Still, the vocabulary has changed. The old argument against diplomacy with Iran rested on a familiar claim: Tehran was irrational, ideological and undeterrable. Once Washington treats Iran as a rational negotiating party, the case for automatic escalation weakens. A state capable of bargaining over Hormuz, inspections, assets and ceasefires cannot easily be presented as a suicidal actor against whom diplomacy is pointless.
For more than two decades, the central case against Iran has been that it cannot be allowed to become a normal strategic actor. It must be isolated, sanctioned, contained, degraded or attacked. The memorandum points in the opposite direction. It suggests that regional stability may require Iran’s inclusion, not its collapse.
The Gulf states have already begun adjusting. They will not become Iranian allies. Saudi Arabia, the UAE, Qatar and others will hedge. They will improve channels with Tehran while buying air defence, strengthening ties with Turkey, India, Pakistan, South Korea or China, and reducing their dependence on a single American security umbrella.
Their lesson is not that Iran is benign. Their lesson is that American protection is not absolute and Israeli escalation can be costly for everyone.
The Gulf will hedge, not submit.
Saudi Arabia, the UAE, Qatar and their neighbours are unlikely to align with Tehran. They are more likely to diversify their security relationships while reducing dependence on a single American umbrella.

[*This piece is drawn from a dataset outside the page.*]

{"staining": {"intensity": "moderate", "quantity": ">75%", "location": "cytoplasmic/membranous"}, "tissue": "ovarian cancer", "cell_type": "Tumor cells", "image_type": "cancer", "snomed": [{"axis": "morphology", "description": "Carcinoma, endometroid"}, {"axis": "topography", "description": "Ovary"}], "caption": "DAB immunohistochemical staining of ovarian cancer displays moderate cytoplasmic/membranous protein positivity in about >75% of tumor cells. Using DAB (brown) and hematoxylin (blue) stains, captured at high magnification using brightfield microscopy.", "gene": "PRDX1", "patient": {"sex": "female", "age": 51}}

Iranian domination is not the outcome. Iran has economic weaknesses, internal tensions, damaged infrastructure and powerful enemies. Its leverage is real but limited. It can overplay its hand. It can frighten the Gulf into tighter balancing. It can provoke Congress, Israel or Washington hawks into renewed confrontation.
Iran has not conquered the region. It has not displaced American power. It has not removed Israel’s military capability. It has shown that attempts to coerce it now transmit costs through the whole regional system. Bombing Iran can affect Hormuz. Lebanon can affect oil. Israeli operations can affect US negotiations. Sanctions relief can affect shipping. Gulf fear can become diplomatic pressure. The battlefield is no longer contained.
The memorandum is a map of interdependence under pressure. Power now sits not only in aircraft and missiles, but in chokepoints, insurance markets, ports, sanctions licences, regional mediators, shipping lanes and political risk.
Israel faces a world it has spent years trying to prevent. A region in which Iran is recognised as a necessary party to stability is a region in which Israel no longer controls the terms of escalation. Netanyahu can still resist. He can still campaign on defiance. Israeli forces can still operate in Lebanon. The security establishment can still try to rebuild deterrence. The old assumption that Israel can widen the war and pull America fully behind it has been damaged.
America still possesses enormous power, but it can no longer use that power without reckoning with the economic system beneath it. The United States can threaten Iran, but it cannot ignore Hormuz. It can arm Israel, but it cannot ignore oil prices. It can impose sanctions, but it cannot ignore the cost of prolonged disruption. It can speak of dominance, but it is now bargaining over flows.
The memorandum may fail. Israel may test it in Lebanon. Trump may undermine it with threats. Congress may try to hollow it out. Iran may push too hard over Hormuz. Gulf states may hedge against Tehran more aggressively than Tehran expects.
The pre-war order has not returned. The idea that Iran could be pressured, sanctioned, bombed and contained without imposing intolerable costs on the system around it has been broken.
Iran did not need to win the war. It needed to make the old order unworkable.